When the shale gas and oil revolution hit Canada, Grande Prairie was sitting dead center and right on top of a massive geological structure called the Montney.

It is a spectacular reservoir and appears to be one of the handful of places in North America where exploration and production companies can make money at current oil prices.

This formation has appeared on well logs for decades but it was tight and required new technology to economically unlock the hydrocarbons.

The National Energy Board’s analysis on the Montney reveals some really big numbers. It calls the Montney “one of the largest hydrocarbon reservoirs ever discovered in Canada and North America.”

It reports the Montney holds 449 trillion cubic feet of recoverable natural gas, which is enough to supply all of Canada’s needs at current rate of consumption for 145 years.

Along with the gas, the Montney will yield 14.5 billion barrels of marketable natural gas liquids and 1.1 billion barrels of marketable oil. It’s easy to understand why the region has attracted so much attention.
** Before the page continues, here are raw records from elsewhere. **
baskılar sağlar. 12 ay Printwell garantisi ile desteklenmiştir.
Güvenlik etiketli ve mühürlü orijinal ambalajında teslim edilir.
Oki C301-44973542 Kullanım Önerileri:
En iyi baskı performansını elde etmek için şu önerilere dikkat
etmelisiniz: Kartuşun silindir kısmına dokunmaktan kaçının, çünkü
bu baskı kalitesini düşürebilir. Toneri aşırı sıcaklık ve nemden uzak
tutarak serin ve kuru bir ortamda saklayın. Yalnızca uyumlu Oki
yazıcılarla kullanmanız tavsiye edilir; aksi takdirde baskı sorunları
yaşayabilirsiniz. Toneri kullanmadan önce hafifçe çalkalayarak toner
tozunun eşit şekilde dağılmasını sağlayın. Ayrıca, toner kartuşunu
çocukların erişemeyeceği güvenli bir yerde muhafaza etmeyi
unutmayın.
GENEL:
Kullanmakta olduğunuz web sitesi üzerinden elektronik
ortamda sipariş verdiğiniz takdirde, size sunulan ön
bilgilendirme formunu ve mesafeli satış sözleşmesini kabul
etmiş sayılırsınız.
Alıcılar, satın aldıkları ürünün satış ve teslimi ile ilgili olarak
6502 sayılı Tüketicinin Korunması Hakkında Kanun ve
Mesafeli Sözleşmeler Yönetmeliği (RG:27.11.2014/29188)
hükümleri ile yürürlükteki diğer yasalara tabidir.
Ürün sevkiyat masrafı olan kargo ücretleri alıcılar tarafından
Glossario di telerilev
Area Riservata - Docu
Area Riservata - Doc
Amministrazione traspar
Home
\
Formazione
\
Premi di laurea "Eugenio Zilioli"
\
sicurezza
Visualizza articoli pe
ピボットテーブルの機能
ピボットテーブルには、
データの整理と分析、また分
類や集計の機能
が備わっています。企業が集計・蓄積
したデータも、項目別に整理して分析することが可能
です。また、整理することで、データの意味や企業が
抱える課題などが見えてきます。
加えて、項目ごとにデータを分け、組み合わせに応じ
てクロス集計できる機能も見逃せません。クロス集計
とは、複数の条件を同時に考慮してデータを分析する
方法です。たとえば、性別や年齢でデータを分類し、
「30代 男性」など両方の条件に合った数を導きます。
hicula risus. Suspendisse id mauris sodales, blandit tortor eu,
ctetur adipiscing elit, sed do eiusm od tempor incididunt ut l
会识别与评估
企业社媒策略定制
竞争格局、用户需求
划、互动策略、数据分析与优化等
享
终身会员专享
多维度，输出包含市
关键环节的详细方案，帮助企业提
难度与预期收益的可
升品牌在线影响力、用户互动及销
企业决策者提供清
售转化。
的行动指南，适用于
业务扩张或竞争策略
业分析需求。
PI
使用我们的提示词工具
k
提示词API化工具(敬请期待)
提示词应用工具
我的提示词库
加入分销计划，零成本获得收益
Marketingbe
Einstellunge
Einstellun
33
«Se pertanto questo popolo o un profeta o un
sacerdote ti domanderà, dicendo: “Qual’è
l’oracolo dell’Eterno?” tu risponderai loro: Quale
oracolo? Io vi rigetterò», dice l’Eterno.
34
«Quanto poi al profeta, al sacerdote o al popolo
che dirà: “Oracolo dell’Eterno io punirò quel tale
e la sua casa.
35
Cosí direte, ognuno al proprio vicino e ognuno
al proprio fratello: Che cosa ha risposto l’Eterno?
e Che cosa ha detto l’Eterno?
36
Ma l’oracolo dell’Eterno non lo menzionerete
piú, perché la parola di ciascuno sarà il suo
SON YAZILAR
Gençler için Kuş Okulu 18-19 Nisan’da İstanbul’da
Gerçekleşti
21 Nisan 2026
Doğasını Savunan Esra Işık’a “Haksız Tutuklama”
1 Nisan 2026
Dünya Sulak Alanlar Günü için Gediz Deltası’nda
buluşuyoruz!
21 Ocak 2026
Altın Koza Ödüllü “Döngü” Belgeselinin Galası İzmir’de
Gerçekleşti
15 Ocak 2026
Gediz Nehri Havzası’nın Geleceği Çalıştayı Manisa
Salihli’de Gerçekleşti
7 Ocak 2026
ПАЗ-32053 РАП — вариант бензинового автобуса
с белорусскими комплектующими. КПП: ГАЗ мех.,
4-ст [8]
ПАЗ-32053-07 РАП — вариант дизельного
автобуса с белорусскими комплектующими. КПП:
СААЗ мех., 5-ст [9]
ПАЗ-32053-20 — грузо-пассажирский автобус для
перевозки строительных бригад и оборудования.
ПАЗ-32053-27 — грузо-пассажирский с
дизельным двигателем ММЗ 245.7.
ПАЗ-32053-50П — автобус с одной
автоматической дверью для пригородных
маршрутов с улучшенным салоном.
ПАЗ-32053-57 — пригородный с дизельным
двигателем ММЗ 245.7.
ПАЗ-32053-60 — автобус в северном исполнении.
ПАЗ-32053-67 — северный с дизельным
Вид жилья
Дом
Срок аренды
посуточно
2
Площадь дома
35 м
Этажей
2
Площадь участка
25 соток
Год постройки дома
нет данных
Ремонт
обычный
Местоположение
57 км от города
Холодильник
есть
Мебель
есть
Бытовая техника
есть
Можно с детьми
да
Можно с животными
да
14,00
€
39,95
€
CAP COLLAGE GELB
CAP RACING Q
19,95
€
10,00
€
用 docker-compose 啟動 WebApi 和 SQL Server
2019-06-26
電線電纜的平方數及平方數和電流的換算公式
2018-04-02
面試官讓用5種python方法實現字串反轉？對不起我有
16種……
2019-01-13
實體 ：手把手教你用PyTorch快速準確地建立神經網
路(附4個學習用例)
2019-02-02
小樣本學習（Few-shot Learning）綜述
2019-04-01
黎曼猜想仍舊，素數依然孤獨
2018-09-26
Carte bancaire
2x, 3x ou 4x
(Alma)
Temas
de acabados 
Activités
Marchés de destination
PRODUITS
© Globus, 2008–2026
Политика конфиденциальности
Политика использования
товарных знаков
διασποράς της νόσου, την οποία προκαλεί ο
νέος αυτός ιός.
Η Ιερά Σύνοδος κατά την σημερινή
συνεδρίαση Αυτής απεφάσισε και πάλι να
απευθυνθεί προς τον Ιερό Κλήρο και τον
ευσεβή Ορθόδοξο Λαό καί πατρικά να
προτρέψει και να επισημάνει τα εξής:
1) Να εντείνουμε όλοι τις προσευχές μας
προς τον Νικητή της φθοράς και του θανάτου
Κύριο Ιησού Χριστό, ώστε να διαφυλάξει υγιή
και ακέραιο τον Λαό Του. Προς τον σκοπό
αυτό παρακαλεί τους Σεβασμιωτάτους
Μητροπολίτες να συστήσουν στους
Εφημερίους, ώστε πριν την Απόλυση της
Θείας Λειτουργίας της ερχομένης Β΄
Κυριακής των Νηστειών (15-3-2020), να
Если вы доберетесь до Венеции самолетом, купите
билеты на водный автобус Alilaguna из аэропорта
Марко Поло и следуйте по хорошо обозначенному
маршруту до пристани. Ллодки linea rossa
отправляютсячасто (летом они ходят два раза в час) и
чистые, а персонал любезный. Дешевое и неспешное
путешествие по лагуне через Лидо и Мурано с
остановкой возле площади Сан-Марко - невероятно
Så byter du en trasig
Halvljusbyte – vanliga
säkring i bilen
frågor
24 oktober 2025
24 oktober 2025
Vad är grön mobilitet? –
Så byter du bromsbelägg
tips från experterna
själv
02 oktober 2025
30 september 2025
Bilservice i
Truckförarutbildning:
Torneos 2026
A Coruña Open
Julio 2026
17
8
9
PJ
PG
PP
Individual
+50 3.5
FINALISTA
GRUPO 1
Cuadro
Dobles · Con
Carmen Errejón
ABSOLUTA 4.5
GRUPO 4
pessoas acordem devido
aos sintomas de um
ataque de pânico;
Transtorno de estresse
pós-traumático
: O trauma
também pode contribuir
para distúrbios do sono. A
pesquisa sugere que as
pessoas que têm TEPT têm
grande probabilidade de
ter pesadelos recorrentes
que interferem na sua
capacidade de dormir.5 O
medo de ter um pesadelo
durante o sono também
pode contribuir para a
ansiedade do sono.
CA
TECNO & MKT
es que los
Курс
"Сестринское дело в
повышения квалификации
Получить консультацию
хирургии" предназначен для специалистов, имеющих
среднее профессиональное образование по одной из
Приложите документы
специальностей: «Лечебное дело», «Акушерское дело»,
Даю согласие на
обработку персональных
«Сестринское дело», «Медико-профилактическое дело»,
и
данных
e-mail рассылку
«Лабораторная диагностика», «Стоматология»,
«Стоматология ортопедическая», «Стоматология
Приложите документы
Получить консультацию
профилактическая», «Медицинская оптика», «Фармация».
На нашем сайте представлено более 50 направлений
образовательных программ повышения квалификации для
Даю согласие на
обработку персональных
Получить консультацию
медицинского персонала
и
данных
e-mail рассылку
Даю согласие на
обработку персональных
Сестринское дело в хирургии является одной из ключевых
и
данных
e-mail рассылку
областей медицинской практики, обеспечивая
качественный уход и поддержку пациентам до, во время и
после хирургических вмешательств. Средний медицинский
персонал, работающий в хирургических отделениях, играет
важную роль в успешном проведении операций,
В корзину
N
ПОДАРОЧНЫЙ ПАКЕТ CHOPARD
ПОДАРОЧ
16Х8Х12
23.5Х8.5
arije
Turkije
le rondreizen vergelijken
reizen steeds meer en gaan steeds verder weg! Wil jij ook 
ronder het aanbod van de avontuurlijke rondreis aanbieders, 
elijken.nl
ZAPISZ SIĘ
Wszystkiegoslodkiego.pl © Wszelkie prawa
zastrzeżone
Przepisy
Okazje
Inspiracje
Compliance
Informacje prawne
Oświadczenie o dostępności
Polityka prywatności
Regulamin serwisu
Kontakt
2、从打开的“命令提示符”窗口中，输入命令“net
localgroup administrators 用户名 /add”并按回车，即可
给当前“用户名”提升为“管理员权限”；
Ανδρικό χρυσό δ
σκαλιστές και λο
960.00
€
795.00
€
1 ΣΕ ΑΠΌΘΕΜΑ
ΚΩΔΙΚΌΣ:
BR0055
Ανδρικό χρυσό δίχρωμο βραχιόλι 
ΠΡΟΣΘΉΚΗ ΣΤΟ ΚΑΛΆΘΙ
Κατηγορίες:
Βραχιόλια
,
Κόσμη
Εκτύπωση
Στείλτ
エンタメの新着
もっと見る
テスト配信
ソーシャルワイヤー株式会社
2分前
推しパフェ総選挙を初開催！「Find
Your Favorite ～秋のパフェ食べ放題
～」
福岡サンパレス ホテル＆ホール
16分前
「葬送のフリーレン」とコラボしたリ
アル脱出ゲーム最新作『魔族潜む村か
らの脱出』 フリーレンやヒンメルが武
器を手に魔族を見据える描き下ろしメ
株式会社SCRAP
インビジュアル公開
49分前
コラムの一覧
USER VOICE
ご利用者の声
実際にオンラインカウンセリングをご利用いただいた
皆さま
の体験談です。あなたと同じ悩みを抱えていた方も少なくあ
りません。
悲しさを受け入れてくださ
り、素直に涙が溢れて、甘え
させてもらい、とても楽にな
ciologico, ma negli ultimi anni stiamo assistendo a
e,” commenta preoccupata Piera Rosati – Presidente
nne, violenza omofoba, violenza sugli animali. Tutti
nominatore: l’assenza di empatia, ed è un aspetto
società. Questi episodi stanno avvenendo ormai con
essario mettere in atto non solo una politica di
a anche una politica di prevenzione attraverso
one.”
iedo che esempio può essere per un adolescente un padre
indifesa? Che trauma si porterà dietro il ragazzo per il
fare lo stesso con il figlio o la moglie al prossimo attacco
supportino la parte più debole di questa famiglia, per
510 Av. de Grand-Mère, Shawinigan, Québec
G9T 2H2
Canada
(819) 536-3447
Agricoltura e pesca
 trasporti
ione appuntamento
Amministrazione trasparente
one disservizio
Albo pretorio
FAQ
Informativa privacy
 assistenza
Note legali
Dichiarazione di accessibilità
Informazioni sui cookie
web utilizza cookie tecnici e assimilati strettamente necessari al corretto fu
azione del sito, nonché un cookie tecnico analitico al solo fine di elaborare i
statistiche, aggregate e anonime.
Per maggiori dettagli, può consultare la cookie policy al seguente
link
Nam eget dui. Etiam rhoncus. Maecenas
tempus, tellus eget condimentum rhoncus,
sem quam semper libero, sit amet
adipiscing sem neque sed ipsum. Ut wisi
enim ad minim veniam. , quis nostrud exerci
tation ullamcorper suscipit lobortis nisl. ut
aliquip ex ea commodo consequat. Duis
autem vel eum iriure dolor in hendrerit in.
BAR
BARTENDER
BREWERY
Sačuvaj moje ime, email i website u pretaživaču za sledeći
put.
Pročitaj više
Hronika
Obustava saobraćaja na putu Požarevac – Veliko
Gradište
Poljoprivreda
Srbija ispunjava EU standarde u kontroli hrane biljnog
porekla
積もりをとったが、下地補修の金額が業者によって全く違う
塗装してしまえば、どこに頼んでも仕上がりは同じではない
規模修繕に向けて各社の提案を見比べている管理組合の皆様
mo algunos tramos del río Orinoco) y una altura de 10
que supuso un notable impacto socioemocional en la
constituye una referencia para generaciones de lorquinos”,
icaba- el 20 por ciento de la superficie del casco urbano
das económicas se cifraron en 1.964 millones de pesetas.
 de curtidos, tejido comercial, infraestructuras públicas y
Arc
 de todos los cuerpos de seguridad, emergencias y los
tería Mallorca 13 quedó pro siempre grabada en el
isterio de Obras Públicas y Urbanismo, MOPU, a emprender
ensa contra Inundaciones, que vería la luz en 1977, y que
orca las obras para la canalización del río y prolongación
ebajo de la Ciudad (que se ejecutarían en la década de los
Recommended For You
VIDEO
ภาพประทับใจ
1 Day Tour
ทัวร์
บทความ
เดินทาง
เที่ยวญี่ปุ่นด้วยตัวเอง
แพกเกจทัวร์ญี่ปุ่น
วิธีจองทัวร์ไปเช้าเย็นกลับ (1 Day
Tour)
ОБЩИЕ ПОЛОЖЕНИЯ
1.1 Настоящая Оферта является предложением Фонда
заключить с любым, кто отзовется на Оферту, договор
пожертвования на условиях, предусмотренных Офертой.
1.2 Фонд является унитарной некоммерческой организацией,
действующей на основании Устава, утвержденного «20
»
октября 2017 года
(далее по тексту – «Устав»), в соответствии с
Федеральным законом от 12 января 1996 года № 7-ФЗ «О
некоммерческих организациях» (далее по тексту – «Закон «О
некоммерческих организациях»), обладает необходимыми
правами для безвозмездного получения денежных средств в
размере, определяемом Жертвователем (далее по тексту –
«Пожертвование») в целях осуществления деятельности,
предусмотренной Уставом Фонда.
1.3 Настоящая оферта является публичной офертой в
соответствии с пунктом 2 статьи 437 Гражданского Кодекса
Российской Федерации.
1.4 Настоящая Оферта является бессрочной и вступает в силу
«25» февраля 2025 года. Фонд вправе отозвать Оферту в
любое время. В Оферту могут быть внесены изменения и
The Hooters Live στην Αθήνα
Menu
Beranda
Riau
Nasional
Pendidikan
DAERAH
It is not unreasonable to call the Montney a company maker. Rapidly growing oil companies that are still drilling aggressively despite current low oil and gas prices include Progress Energy, Tourmaline Oil, Peyto Exploration and Development, Seven Generations Energy and Painted Pony Petroleum. And many others.

Natural gas is supposed to be dead. But Peyto and Tourmaline, for example, claim that both are able to make profits on their production.

Other operators running rigs in this area include global players such as Royal Dutch Shell, ConocoPhillips, and Repsol.

This is not to say Grande Prairie is a paradise. It’s no fun to be in this business anywhere in the world right now.

The oil companies have been saying that their profit margins have been squeezed and they are cutting back spending budgets.

But if any oil company or employee must be anywhere in North America during the bloodbath called 2015, it might as well be Grande Prairie.

The combination of geology and world-class infrastructure has combined to create what developers claim is a profitable business at current commodity prices.